Mary Mudd McHale thought her brother Tom was “crazy” for wanting to do it, but he insisted.
Even in the heat of the early summer, McHale said, Tom Mudd insisted on honoring the anniversary of their great-grandfather’s release from prison with a family reunion. Mary and Tom are the great-grandchildren of Dr. Samuel Mudd, the Charles County physician who infamously tended to the wounds of John Wilkes Booth the night he assassinated Abraham Lincoln at Ford’s Theatre in Washington, D.C., on April 14, 1865.
On Friday afternoon — despite the somewhat-oppressive heat Mary had feared — she, Tom and dozens of other Mudds convened their joint celebration of their ancestor’s return from Fort Jefferson in Key West, Fla. The family had convened in Florida years ago to commemorate Dr. Mudd’s arrival at the prison. Although some joked that they wished they could have returned to Florida for another beach vacation, descendants of the doctor came from as far away as Washington, Michigan, Colorado and Missouri to attend the two-day celebration held on the grounds of the Dr. Samuel A. Mudd House Museum in Waldorf.
Despite the high temperatures, re-enactors dressed in full period costume from hoop skirts to topcoats made it feel as if one had stepped back in time for a day. Friday’s festivities at the house — also known as St. Catharine — kicked off two full days of music, tours of the home and re-enactments, said lead docent Donna Peterson. A citation that will ultimately be displayed at the home from Gov. Larry Hogan (R) in recognition of the special day was presented by his Southern Maryland liaison Gretchen Hardman to Tom, who in turn presented it to Mary, noting her place as Dr. Mudd’s oldest living descendant.
McHale recalled visiting the “old, battered and great” farm in her youth, and said it held special memories for her.
“I never thought a day would come that the house would be so protected and so well cared for,” McHale said. “Such caring people put such time and effort into this house. I always think they’re taking care of great grandpa’s house, and I love that.”
Phil Brandenburg, president of the Dr. Mudd Society, called the doctor’s 1869 pardon by President Andrew Johnson and subsequent return from prison his “silver lining.” In his time there, Brandenburg said, Dr. Mudd survived a yellow fever outbreak that killed another doctor at the prison camp.
“Today we’re here to celebrate that lovely event of Dr. Mudd returning home to his lovely wife and children,” Brandenburg said, thanking those who carry on his “life and legacy.”
Bob Bowser, a docent who portrays Dr. Mudd at the museum, said he’s “had the privilege of telling your ancestor’s story” for the last 11 years.
“I hope you find what we do here remembers him, and promotes his memory the way you want to see it cherished,” Bowser said.
Commissioners’ President Reuben B. Collins II (D) spoke of the significant place Dr.

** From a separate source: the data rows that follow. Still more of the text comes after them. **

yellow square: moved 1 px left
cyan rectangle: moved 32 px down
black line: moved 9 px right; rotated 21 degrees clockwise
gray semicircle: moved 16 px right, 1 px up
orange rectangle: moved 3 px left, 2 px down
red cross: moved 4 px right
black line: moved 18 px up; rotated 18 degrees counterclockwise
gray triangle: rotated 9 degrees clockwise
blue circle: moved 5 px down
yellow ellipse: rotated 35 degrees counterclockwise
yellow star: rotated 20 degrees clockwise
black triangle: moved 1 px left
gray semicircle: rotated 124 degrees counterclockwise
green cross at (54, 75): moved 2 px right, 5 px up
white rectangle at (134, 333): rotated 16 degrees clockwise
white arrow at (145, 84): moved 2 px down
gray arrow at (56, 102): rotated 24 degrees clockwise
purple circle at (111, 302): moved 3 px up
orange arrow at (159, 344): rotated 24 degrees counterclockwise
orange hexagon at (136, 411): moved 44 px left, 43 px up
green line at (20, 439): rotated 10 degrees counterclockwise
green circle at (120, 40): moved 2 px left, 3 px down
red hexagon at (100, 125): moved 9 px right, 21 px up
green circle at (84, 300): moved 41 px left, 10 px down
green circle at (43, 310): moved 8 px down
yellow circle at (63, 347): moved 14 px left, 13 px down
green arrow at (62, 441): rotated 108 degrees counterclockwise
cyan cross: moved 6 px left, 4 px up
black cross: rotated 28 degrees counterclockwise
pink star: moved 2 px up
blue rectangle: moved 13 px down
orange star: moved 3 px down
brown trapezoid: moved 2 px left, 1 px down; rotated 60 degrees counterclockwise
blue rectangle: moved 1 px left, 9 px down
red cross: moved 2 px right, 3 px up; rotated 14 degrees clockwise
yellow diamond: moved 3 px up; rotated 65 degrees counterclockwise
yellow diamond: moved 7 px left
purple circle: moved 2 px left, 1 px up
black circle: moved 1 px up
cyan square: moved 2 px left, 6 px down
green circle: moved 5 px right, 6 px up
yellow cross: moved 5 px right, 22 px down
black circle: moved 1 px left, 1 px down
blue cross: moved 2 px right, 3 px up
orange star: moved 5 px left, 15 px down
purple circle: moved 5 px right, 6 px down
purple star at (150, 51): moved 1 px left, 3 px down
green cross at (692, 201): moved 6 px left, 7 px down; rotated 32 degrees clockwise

Mudd and his family have in the community.
“So many have influenced the way we’ve evolved, and the Mudd family in particular has played a major role in that history,” Collins said. “Today the Mudd family name continues to shine as leaders in our community.”
Collins touched on the local history around the farm, noting specifically the black soldiers who enlisted and trained with Union forces in the Civil War near the farm. More than 87 black soldiers trained nearby, Collins said, “and helped us take a small but important step” toward enduring equality in the country and in the county.
Collins’ family does not have deep roots like the Mudds, he noted, but he’s proud of the county nonetheless. His family settled here 100 years after emancipation, Collins said, but segregation was alive and well: He was enrolled in county schools when desegregation began. The county has come a long way, Collins said, and he is confident progress will continue.
“I appreciate the vital role our intersecting journeys played in influencing who we are today,” Collins said. Commissioner Gilbert “B.J.” Bowling (D) called the Mudds “a good strong family,” and noted their contributions continue to be valuable, calling the home “an asset” for the county.
“I think it’s important to recognize the past and what your family contributed to our county,” Bowling said. “You have a really good family.”
McHale said she was surprised at exactly how many relatives showed up that she didn’t expect to see, including “some Mudds I didn’t know.”
“I frowned on this. I said it’s summer and you’d never be able to get anyone out here with the heat,” Mary said of Tom’s plan for the reunion, joking that “he made a liar out of me.”